Selon la légende locale, les anciennes cloches de l’église, enfouies en 1789 dans la mare de l’abîme, et qui, envasées, n’ont jamais pu être récupérées, se font entendre à ceux qui se penchent au-dessus de l’onde, car elles sonnent encore pour la fête de Ste Osmanne. Ce texte démontre à lui seul, s’il en était besoin, combien l’animisme est vivace au VIIème siècle, et comment il est réintégré par l’Église sans autre forme de procès.

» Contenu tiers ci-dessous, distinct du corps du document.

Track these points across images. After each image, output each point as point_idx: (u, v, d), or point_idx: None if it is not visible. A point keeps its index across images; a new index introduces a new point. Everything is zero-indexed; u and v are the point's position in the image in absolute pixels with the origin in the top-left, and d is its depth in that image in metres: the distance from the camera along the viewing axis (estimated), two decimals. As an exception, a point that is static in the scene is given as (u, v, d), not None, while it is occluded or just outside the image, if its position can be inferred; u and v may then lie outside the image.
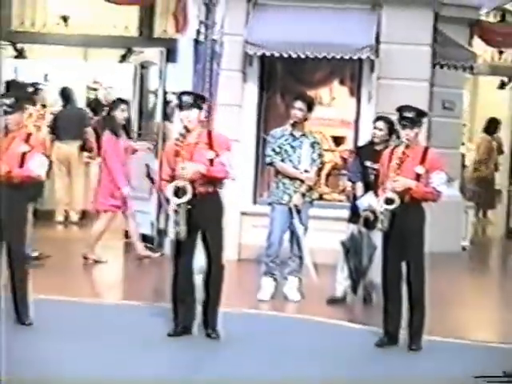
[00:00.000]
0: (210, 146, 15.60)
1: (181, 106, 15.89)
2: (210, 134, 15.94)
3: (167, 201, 15.62)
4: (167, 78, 23.63)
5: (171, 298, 15.75)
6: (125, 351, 14.84)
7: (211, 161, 15.46)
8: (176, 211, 15.33)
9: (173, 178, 15.48)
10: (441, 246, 21.67)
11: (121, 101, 23.27)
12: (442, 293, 18.73)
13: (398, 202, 15.33)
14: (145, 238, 23.16)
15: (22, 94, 19.44)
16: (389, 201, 15.41)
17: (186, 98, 15.89)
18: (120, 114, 22.88)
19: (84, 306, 17.88)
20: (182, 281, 15.69)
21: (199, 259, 16.70)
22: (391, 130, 18.54)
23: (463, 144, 26.05)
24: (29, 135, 16.00)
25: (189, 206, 15.22)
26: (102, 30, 24.88)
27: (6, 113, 15.64)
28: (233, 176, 16.22)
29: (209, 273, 15.67)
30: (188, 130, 15.65)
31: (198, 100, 16.05)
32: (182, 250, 15.71)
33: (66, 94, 26.11)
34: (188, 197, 15.18)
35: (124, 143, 22.39)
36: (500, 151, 25.81)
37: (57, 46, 25.45)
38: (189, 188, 15.16)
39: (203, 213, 15.40)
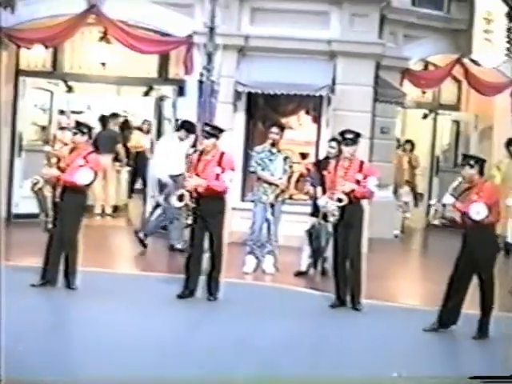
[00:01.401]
0: (220, 163, 15.99)
1: (206, 135, 16.22)
2: (222, 154, 16.20)
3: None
4: (178, 108, 23.58)
5: (184, 270, 16.09)
6: (148, 307, 15.21)
7: (217, 175, 15.88)
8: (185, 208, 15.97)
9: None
10: (378, 234, 21.91)
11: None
12: (379, 268, 18.86)
13: (346, 200, 15.78)
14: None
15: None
16: (339, 200, 15.81)
17: (208, 129, 16.36)
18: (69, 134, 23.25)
19: (117, 276, 18.37)
20: (193, 258, 16.07)
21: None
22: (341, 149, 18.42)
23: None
24: (89, 153, 16.28)
25: (194, 205, 15.74)
26: (130, 73, 24.68)
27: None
28: (228, 189, 16.57)
29: (212, 252, 16.06)
30: (206, 152, 16.11)
31: (216, 131, 16.41)
32: (194, 237, 16.12)
33: (103, 120, 26.13)
34: (184, 202, 15.71)
35: None
36: (412, 165, 25.70)
37: (97, 84, 25.21)
38: (186, 195, 15.66)
39: (207, 210, 15.84)
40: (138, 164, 27.23)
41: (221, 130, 16.68)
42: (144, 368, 11.83)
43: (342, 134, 16.69)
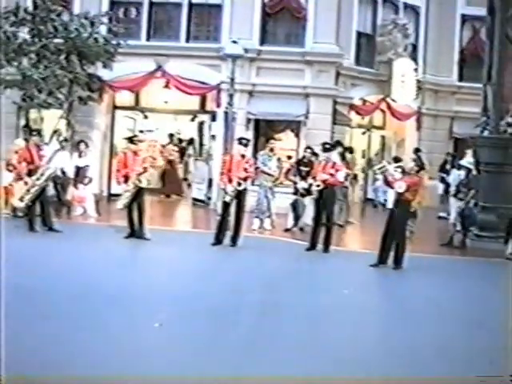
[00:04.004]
0: (247, 161, 16.02)
1: (241, 144, 16.24)
2: (244, 156, 16.12)
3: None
4: (212, 129, 23.58)
5: (217, 228, 15.98)
6: (194, 249, 15.52)
7: (245, 169, 15.89)
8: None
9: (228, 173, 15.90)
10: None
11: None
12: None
13: (322, 185, 15.75)
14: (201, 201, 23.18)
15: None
16: (318, 185, 15.82)
17: (243, 141, 16.32)
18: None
19: (172, 232, 18.30)
20: (223, 221, 15.99)
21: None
22: (313, 153, 18.58)
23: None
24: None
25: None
26: (182, 106, 24.45)
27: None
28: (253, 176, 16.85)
29: (237, 217, 15.91)
30: (243, 156, 16.10)
31: (246, 141, 16.51)
32: (226, 209, 15.96)
33: (170, 136, 26.15)
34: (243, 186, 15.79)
35: None
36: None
37: (162, 114, 24.98)
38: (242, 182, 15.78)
39: (239, 193, 15.86)
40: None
41: (248, 141, 16.93)
42: (190, 284, 11.97)
43: (323, 144, 16.73)
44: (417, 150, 23.16)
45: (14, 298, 9.79)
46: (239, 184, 15.77)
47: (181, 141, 25.39)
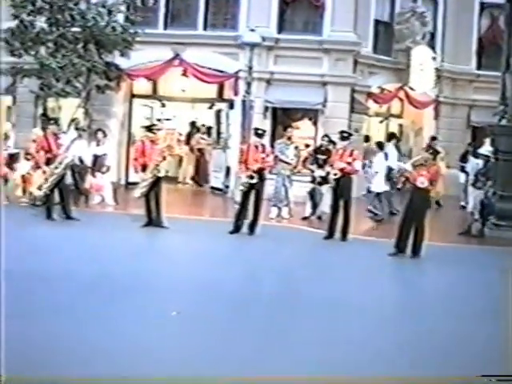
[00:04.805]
0: (263, 151, 15.92)
1: (256, 134, 16.21)
2: (263, 145, 16.19)
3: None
4: (229, 117, 23.48)
5: (235, 216, 15.99)
6: (211, 238, 15.29)
7: (263, 158, 15.77)
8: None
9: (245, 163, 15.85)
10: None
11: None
12: (358, 213, 17.95)
13: (339, 174, 15.71)
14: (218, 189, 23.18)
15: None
16: (335, 173, 15.77)
17: (258, 131, 16.28)
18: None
19: (189, 220, 17.95)
20: (242, 210, 15.93)
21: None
22: (331, 141, 18.52)
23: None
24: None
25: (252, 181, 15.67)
26: (199, 95, 24.33)
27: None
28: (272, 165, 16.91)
29: (256, 206, 15.82)
30: (256, 146, 15.90)
31: (262, 132, 16.41)
32: (245, 197, 15.88)
33: (192, 124, 25.67)
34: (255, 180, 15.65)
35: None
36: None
37: (179, 102, 24.81)
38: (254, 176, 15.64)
39: (256, 182, 15.72)
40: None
41: (264, 131, 16.81)
42: (208, 272, 11.93)
43: (341, 132, 16.62)
44: (433, 138, 23.01)
45: (30, 286, 9.86)
46: (251, 177, 15.71)
47: (209, 129, 25.17)
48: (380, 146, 19.59)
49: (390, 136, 21.98)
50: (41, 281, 10.29)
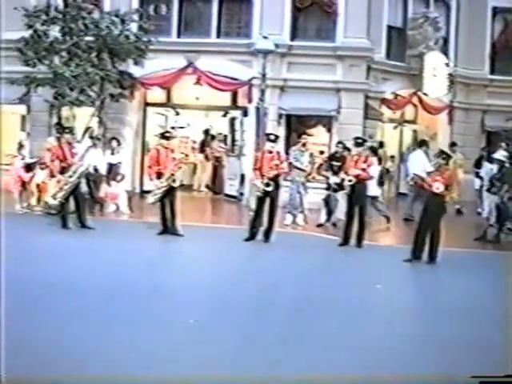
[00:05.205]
0: (278, 158, 15.92)
1: (269, 140, 16.16)
2: (278, 152, 16.22)
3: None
4: (243, 124, 23.43)
5: (250, 223, 15.97)
6: (227, 245, 15.31)
7: (277, 165, 15.76)
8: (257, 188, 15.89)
9: (259, 170, 15.81)
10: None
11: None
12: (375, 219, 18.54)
13: (354, 180, 15.63)
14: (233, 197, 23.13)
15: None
16: (350, 180, 15.71)
17: (271, 137, 16.24)
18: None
19: (204, 228, 18.11)
20: (256, 217, 15.90)
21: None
22: (345, 148, 18.48)
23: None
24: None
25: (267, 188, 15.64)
26: (213, 103, 24.23)
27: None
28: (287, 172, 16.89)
29: (271, 213, 15.82)
30: (271, 151, 15.94)
31: (275, 137, 16.34)
32: (260, 204, 15.88)
33: (206, 132, 25.76)
34: (271, 187, 15.58)
35: None
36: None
37: (193, 110, 24.77)
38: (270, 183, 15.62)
39: (271, 190, 15.64)
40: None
41: (278, 137, 16.77)
42: (224, 279, 11.90)
43: (355, 138, 16.59)
44: (452, 145, 22.94)
45: (44, 294, 9.89)
46: (267, 184, 15.69)
47: (225, 137, 25.20)
48: (374, 151, 19.28)
49: (421, 143, 21.81)
50: (57, 289, 10.29)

A partir de quels critères l’évêque de Sens reconnaît-il Osmanne comme une croyante ? Elle dispose de pouvoirs légués par la tradition celto-païenne, c’est-à-dire spécifiques aux coutumes de l’animisme européen. On songe aux oracles de Delphes et à la Pythie officiant en extase, près de la source Castalie. On songe aux légendes médiévales et aux « sorcières » des forêts profondes. On songe surtout au sanglier comme symbole druidique. On rappellera encore que le nom de « fontaine » désignait initialement une source, et l’on aura posé le décor dans lequel évoluent les acteurs de l’époque.
Sachant que les édifices de la chrétienté médiévale ont été élevés aux lieux même des sites sacrés du paganisme, il resterait à démontrer, au-delà des phénomènes de syncrétisme connus, la part de glissement sacro-religieux réalisée au titre de la Tradition entre la société druidique et la Chrétienté.